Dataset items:
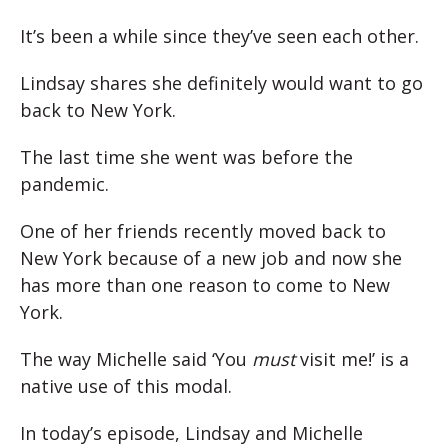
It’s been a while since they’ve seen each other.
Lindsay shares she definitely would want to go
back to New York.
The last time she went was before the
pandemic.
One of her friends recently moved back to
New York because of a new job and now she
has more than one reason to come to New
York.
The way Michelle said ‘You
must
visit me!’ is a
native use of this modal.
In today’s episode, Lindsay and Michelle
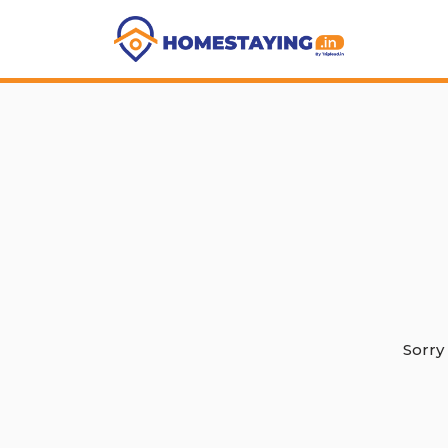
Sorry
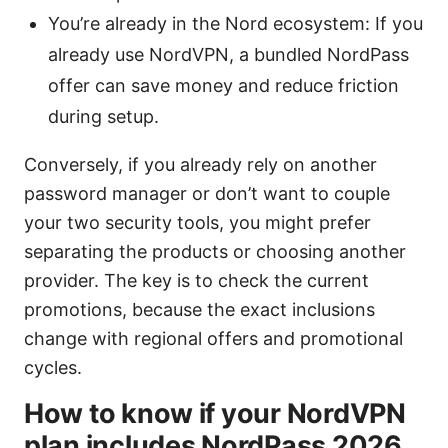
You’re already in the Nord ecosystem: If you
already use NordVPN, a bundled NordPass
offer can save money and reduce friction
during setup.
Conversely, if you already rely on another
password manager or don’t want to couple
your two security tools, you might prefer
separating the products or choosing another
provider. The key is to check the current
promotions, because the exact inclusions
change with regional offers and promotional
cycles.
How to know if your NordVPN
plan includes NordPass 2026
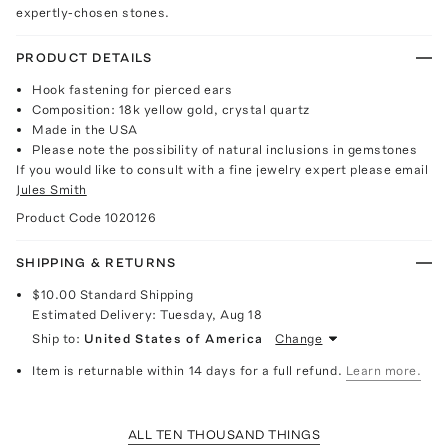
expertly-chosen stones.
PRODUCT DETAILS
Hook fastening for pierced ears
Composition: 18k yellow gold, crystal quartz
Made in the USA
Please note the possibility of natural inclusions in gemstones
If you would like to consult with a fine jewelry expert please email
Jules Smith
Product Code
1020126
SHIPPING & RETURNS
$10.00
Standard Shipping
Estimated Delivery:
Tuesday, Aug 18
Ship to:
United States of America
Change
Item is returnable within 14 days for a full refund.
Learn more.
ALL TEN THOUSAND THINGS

---

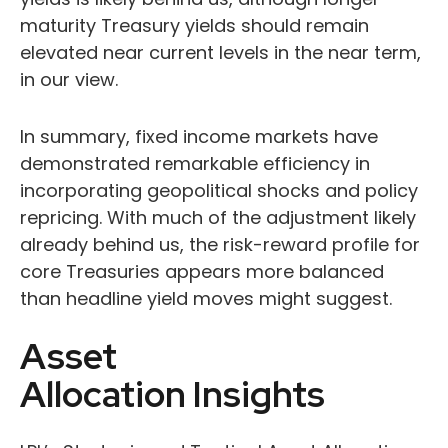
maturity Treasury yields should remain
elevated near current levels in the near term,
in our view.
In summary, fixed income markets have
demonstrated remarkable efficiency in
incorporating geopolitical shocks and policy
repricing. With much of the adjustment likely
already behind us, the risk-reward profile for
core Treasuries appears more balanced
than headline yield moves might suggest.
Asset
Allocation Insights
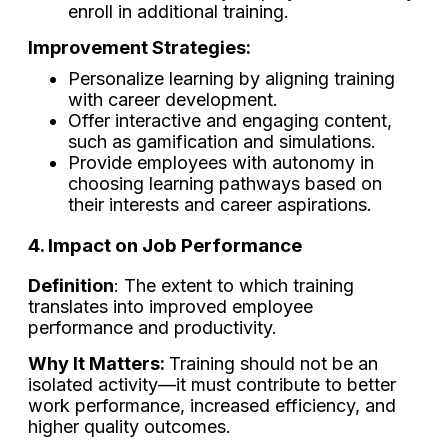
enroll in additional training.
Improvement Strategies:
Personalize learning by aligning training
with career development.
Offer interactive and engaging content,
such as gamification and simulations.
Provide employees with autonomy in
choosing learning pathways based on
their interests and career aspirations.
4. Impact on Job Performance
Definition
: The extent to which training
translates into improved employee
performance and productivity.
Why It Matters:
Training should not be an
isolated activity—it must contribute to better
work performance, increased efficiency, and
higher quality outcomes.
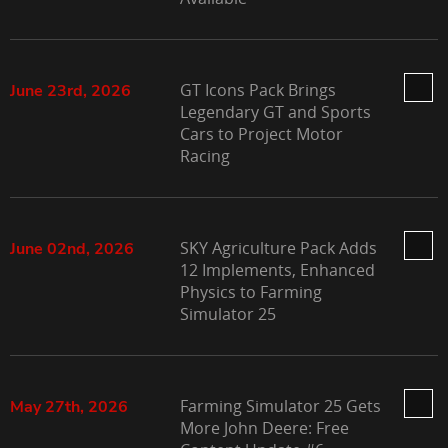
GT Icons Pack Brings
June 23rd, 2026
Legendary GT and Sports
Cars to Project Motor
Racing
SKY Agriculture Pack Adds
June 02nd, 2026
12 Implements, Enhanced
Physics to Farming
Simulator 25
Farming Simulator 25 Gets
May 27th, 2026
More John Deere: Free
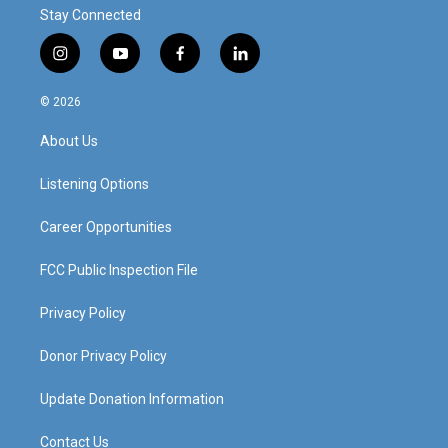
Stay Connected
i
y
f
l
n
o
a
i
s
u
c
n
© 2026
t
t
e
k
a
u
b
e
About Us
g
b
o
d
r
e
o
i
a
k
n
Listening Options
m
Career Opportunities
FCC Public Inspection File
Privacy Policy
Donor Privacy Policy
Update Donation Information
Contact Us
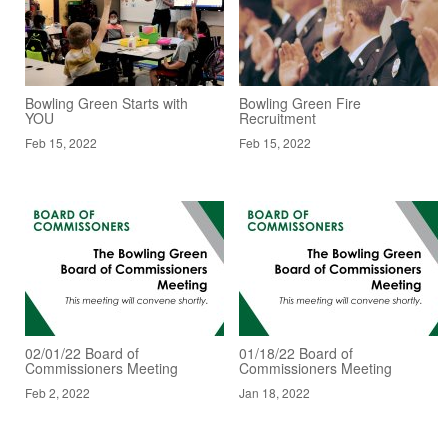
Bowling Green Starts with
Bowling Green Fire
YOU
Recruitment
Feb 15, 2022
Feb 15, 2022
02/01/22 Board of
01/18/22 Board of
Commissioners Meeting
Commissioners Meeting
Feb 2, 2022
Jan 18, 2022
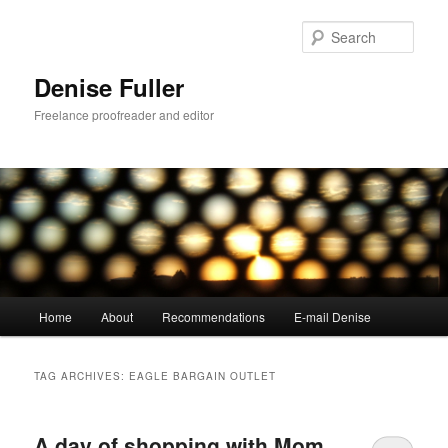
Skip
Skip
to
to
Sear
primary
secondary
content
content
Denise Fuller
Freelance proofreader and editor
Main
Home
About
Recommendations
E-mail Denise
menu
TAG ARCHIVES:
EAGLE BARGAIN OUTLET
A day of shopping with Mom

#### [To do]
Please output exactly the lines between the one holding "Recommendations" and the one holding "A day of shopping with Mom" in the records above, inclusive, and nothing more.

#### [The completed task]
Recommendations
E-mail Denise
menu
TAG ARCHIVES:
EAGLE BARGAIN OUTLET
A day of shopping with Mom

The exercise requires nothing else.